• Text under study:
--*--
About 6,000 Union troops under Brig. Gen. Orlando B. Willcox remained near Cumberland Gap, protecting the wagon road leading back to the supply base at Camp Nelson in Kentucky. Following Burnside's instructions, Willcox sent a cavalry brigade under Col. Felix W. Graham to Maynardville and began moving his infantry to Tazewell. Longstreet ordered Brig. Gen. William T. Martin to oppose Graham's thrust with three Confederate cavalry brigades. Graham pulled his brigade back toward the Clinch River and Martin's horsemen caught up with it, bringing on a clash. As Graham's cavalry were being pressed back, Willcox brought up two infantry regiments, which crossed the river at Walker's Ford, and they brought Martin's cavalry to a halt. A Confederate attempt to cross at an upstream ford was also blocked by one of Graham's regiments. Martin pulled his forces back toward Knoxville the next day.

===Siege lifted (December 4)===

As Longstreet contemplated his next move, he received word that Bragg's army was soundly defeated at the Battle of Chattanooga on November 25. Although he was ordered to rejoin Bragg, Longstreet felt the order was impracticable and informed Bragg that he would return with his command to Virginia but would maintain the siege on Knoxville as long as possible in the hopes that Burnside and Grant could be prevented from joining forces and annihilating the Army of Tennessee. This plan turned out to be effective because Grant sent Sherman with 25,000 men to relieve the siege at Knoxville. Longstreet abandoned his siege on December 4 and withdrew towards Rogersville, Tennessee, 65 mi to the northeast, preparing to go into winter quarters. Sherman left Maj. Gen. Gordon Granger at Knoxville and returned to Chattanooga with the bulk of his army. Maj. Gen. John G. Parke, Burnside's chief of staff, pursued the Confederates with a force of 8,000 infantry and 4,000 cavalry, but not too closely. Longstreet continued to Rutledge on December 6 and Rogersville on December 9. Parke sent Brig. Gen. James M. Shackelford on with about 4,000 cavalry and infantry to search for Longstreet.

===Bean's Station (December 14)===

On December 13, Shackelford was near Bean's Station on the Holston River. Longstreet decided to go back and capture Bean's Station. Three Confederate columns and artillery approached Bean's Station to catch the Federals in a vise. By 2:00 a.m. on December 14, one column was skirmishing with Union pickets. The pickets held out as best they could and warned Shackelford of the Confederate presence. He deployed his force for an assault. Soon, the battle started and continued throughout most of the day. Confederate flanking attacks and other assaults occurred at various times and locations, but the Federals held until Southern reinforcements arrived. By nightfall, the Federals were retiring from Bean's Station through Bean's Gap and on to Blain's Cross Roads. Longstreet set out to attack the Union forces again the next morning, but as he approached them at Blain's Cross Roads, he found them well-entrenched. Longstreet withdrew, and the Federals soon left the area.
--*--
• Data under study:
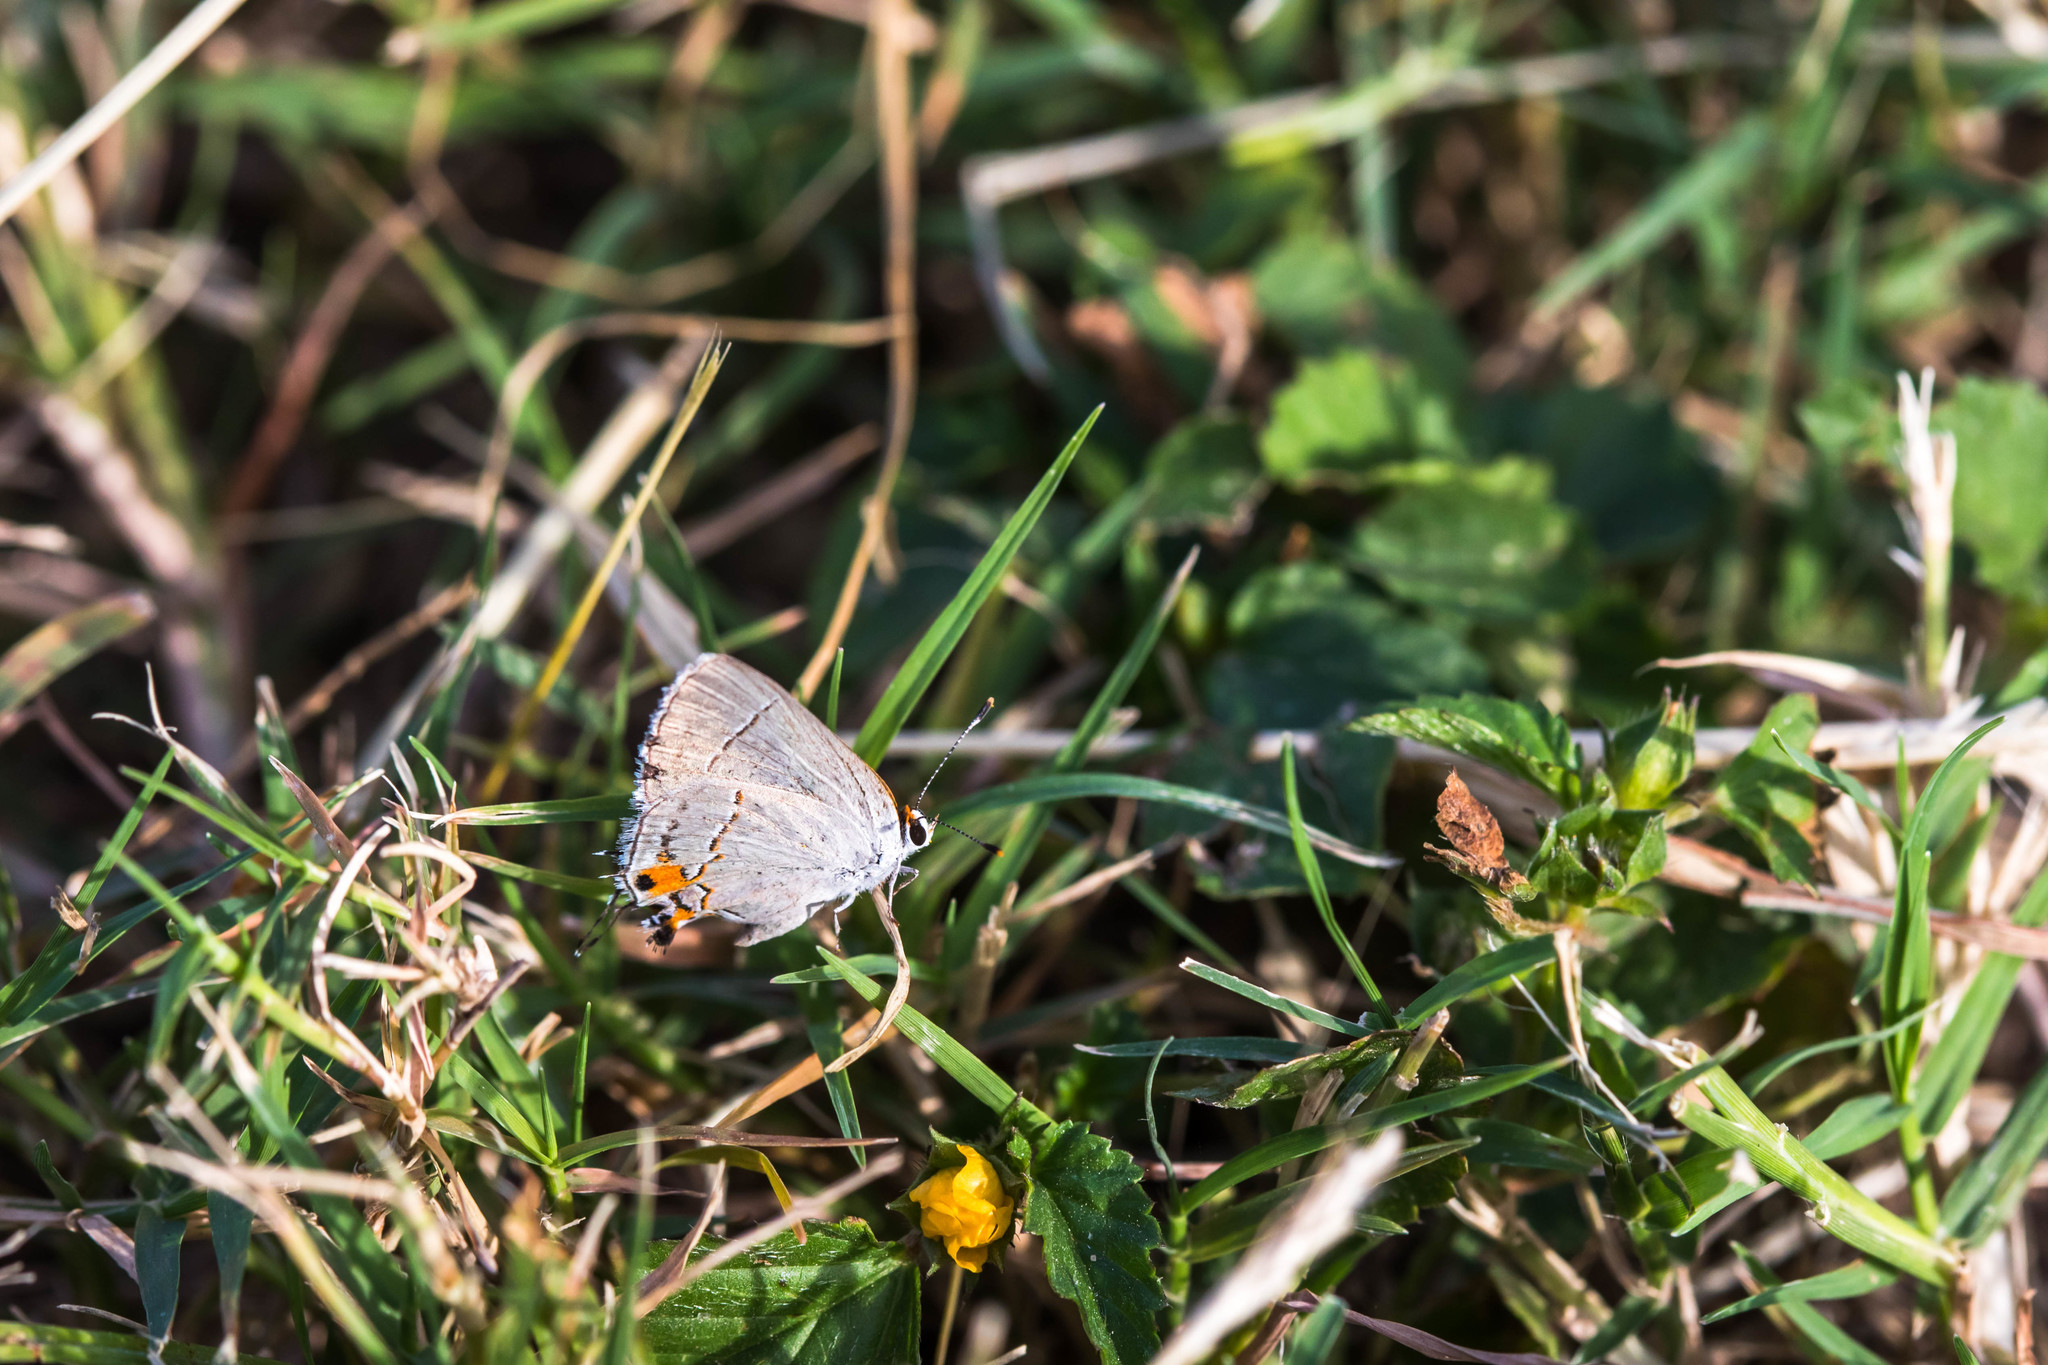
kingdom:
--*--
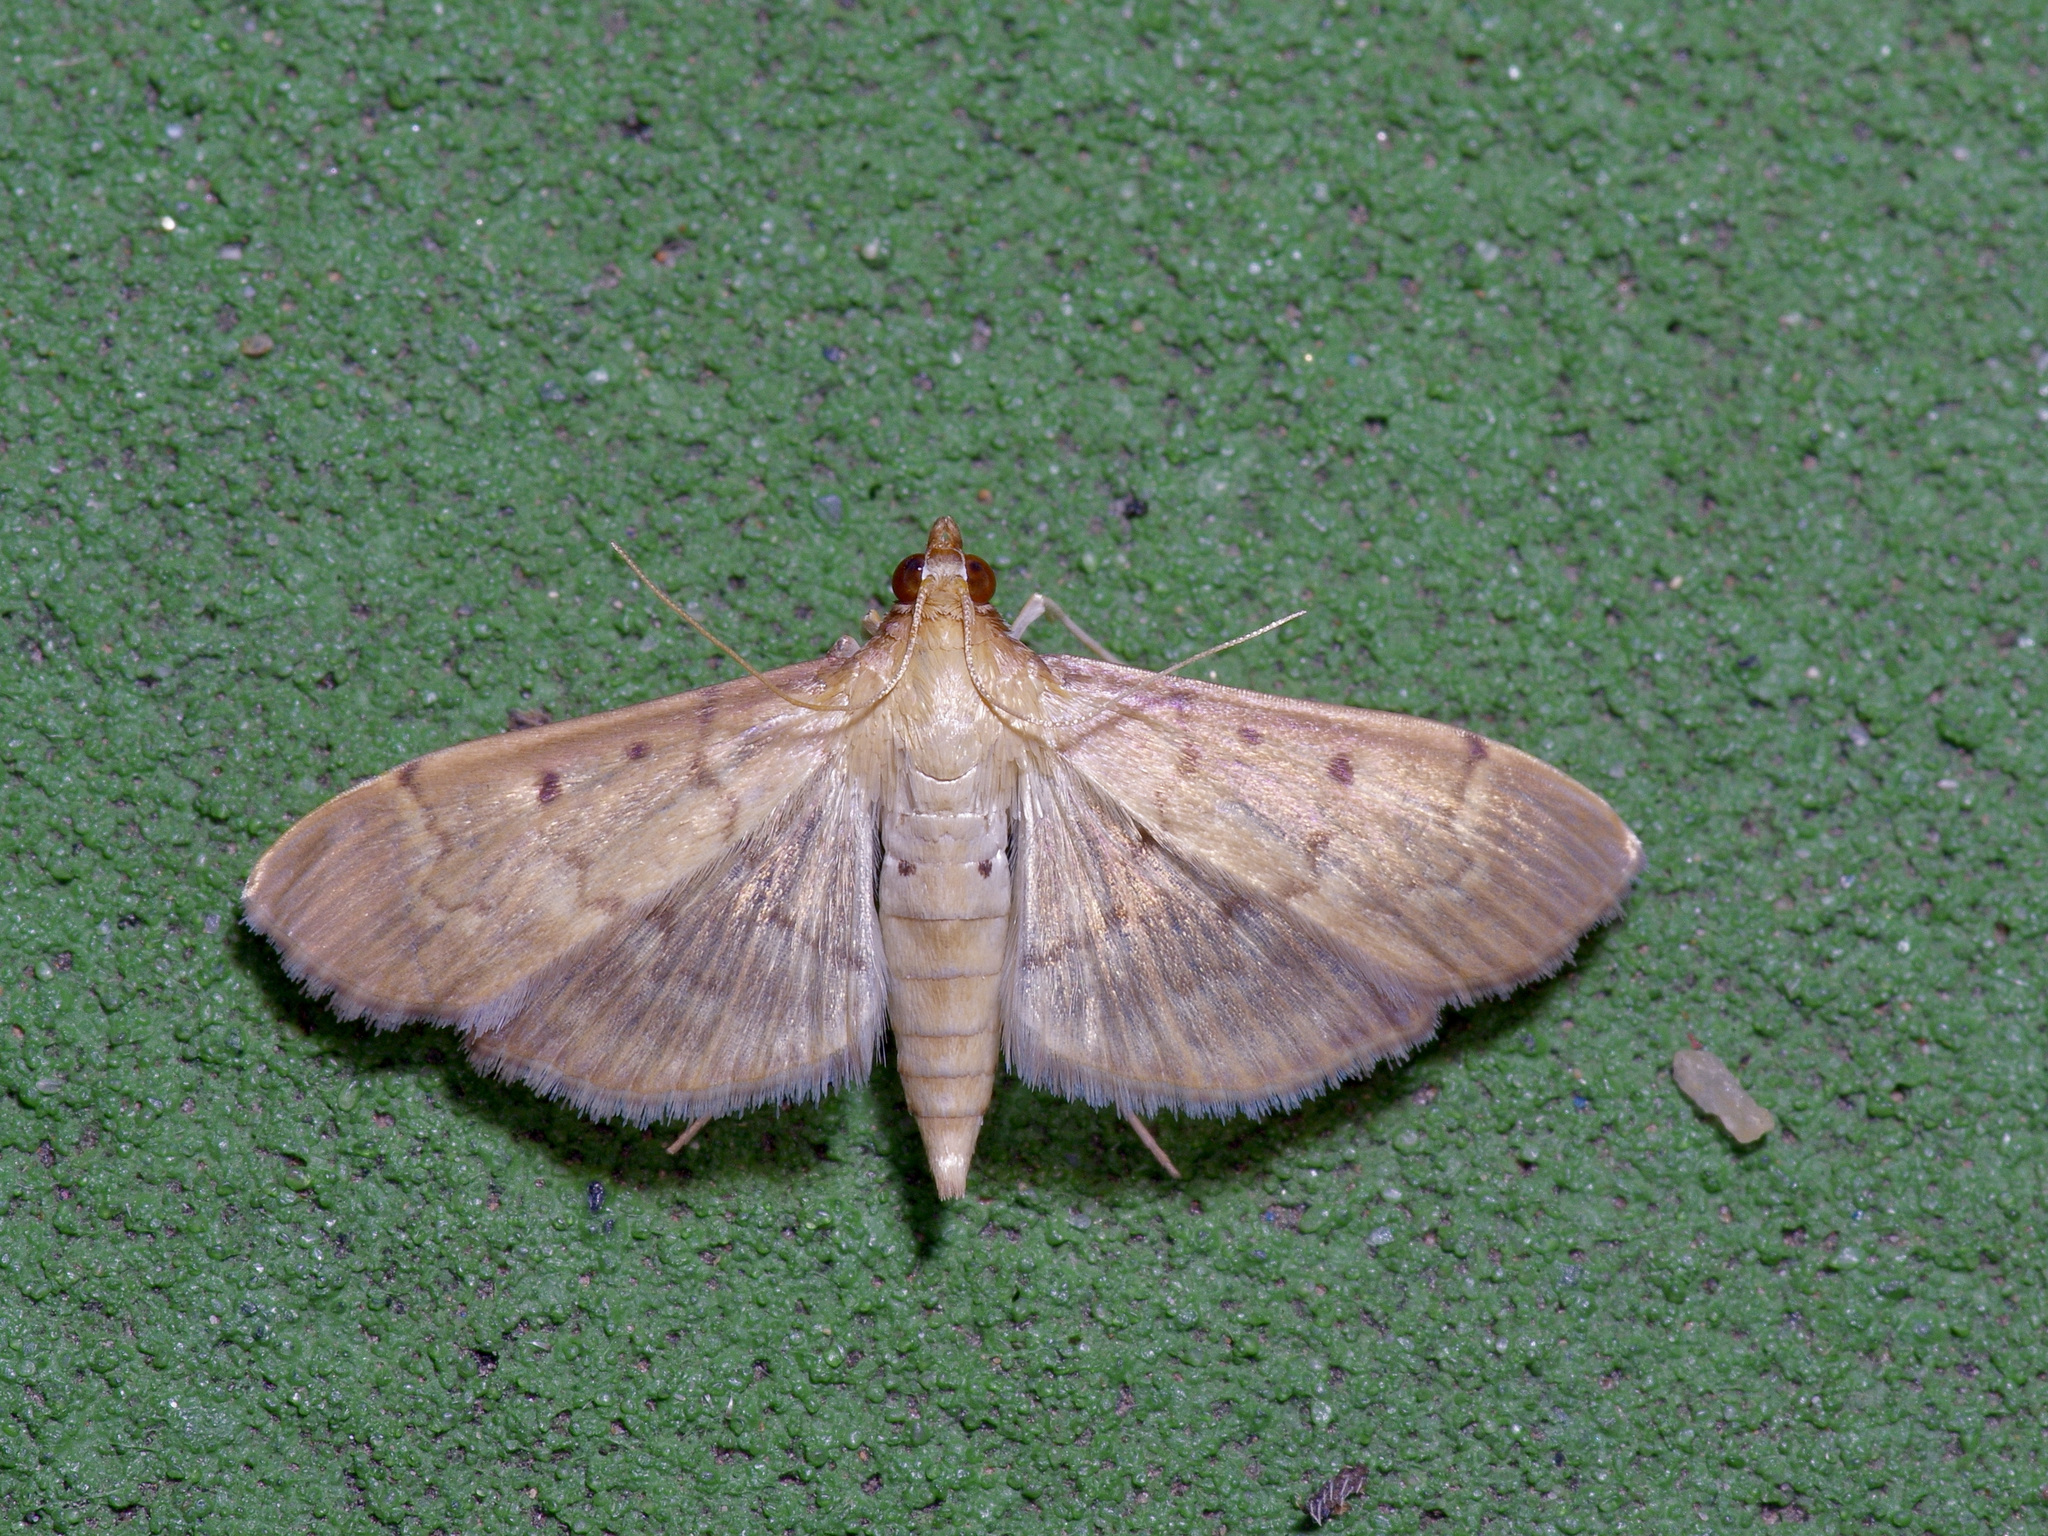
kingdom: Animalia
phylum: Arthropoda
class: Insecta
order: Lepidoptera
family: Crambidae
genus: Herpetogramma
--*--
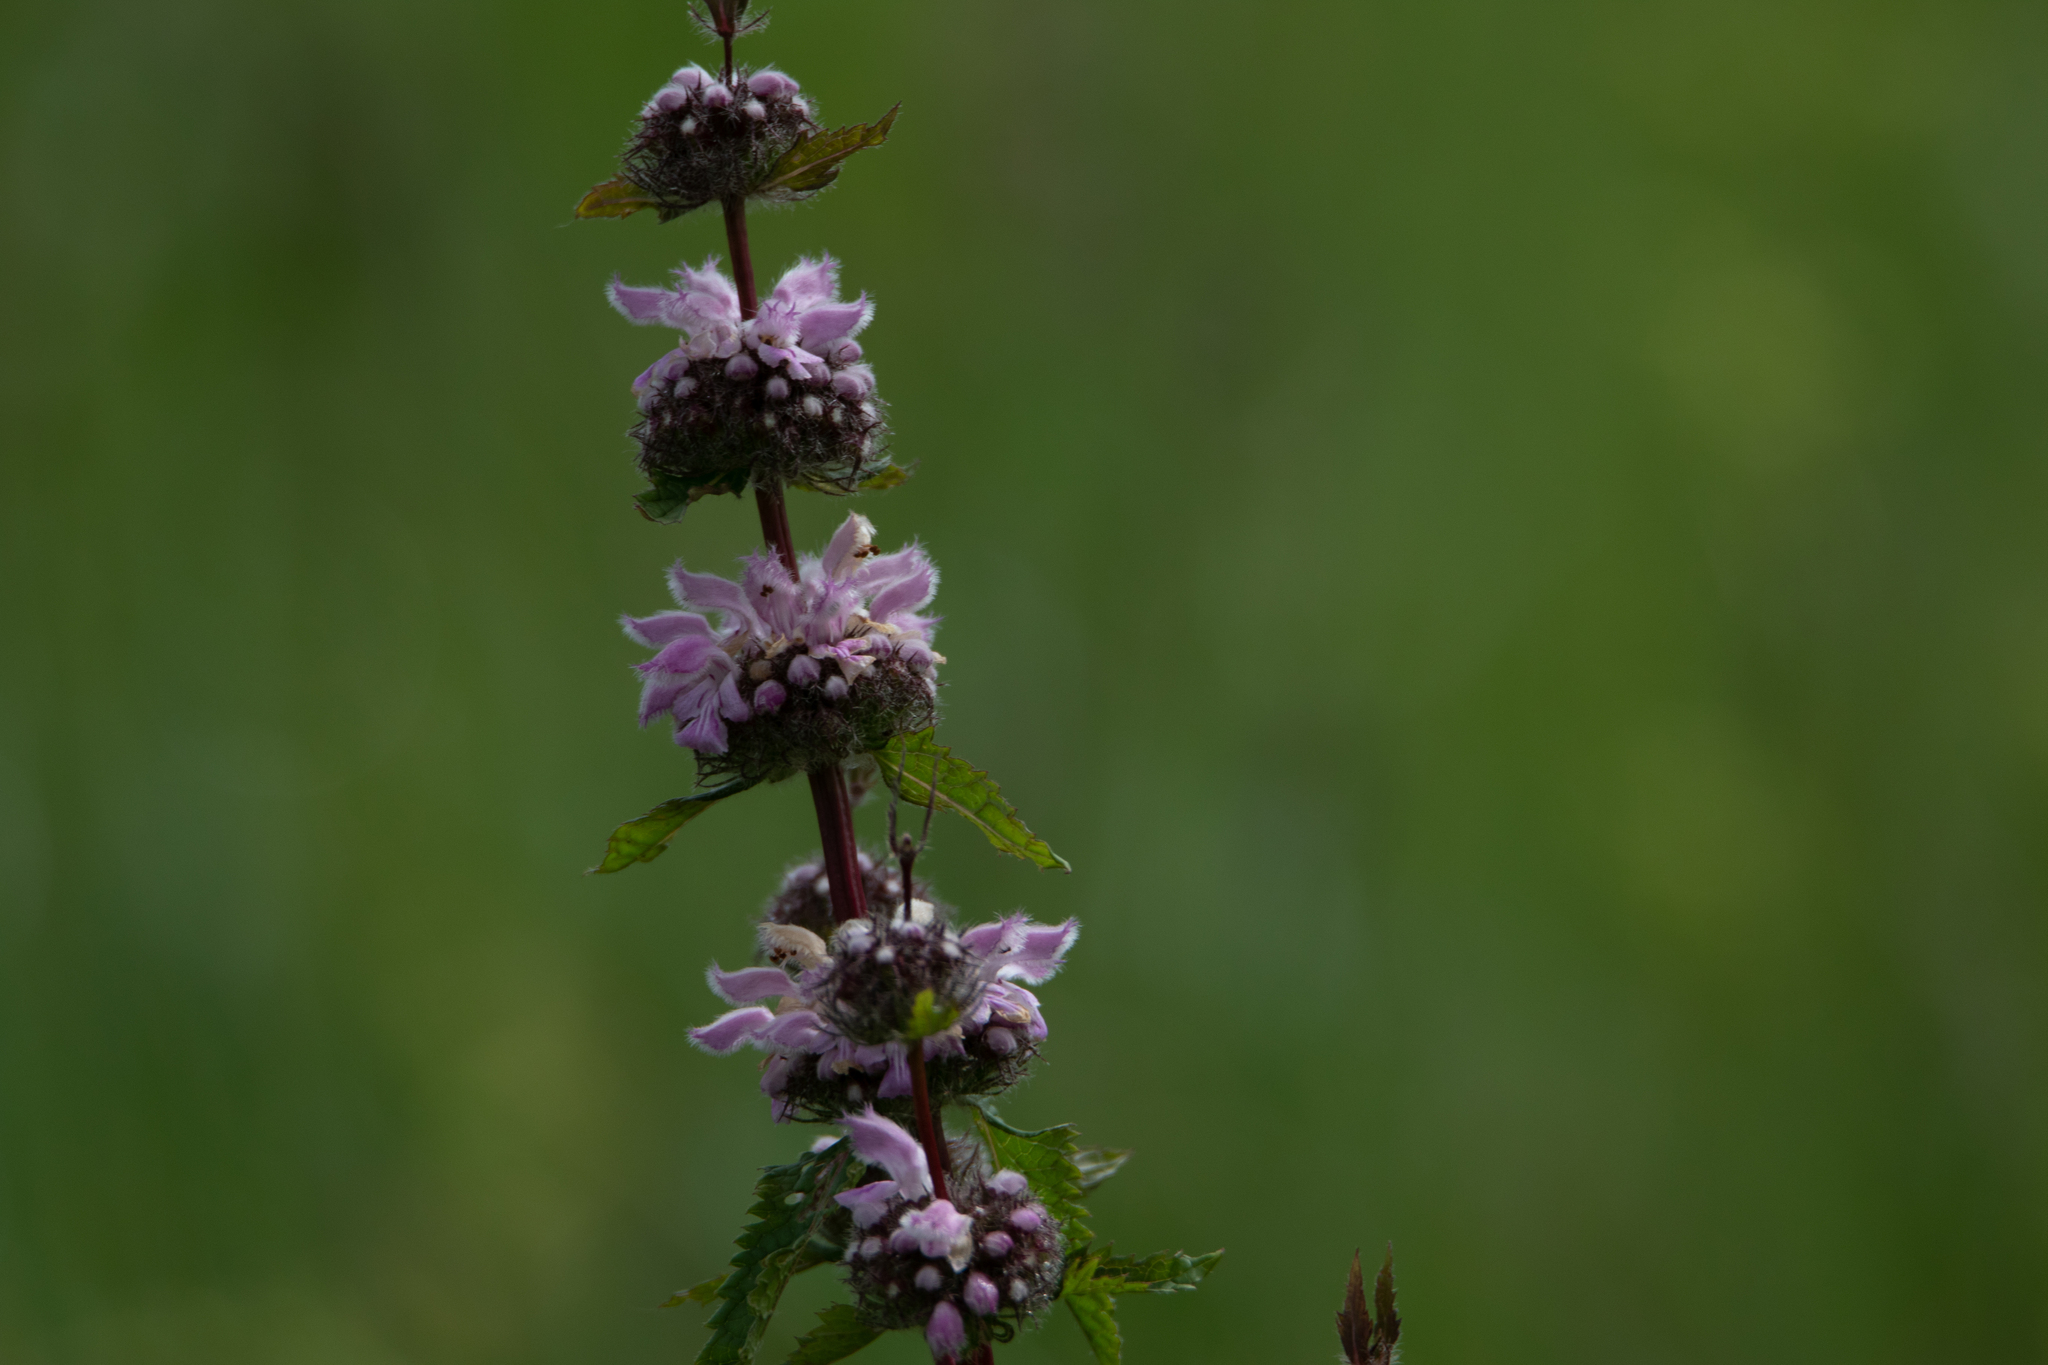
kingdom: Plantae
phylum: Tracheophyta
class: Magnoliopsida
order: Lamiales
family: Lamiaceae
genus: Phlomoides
--*--
• Problem requirements:
Please return, word for word, the stretch of the Knoxville campaign passage that begins at the words "About 6,000 Union" and stops after "the next day.".

• Result below:
About 6,000 Union troops under Brig. Gen. Orlando B. Willcox remained near Cumberland Gap, protecting the wagon road leading back to the supply base at Camp Nelson in Kentucky. Following Burnside's instructions, Willcox sent a cavalry brigade under Col. Felix W. Graham to Maynardville and began moving his infantry to Tazewell. Longstreet ordered Brig. Gen. William T. Martin to oppose Graham's thrust with three Confederate cavalry brigades. Graham pulled his brigade back toward the Clinch River and Martin's horsemen caught up with it, bringing on a clash. As Graham's cavalry were being pressed back, Willcox brought up two infantry regiments, which crossed the river at Walker's Ford, and they brought Martin's cavalry to a halt. A Confederate attempt to cross at an upstream ford was also blocked by one of Graham's regiments. Martin pulled his forces back toward Knoxville the next day.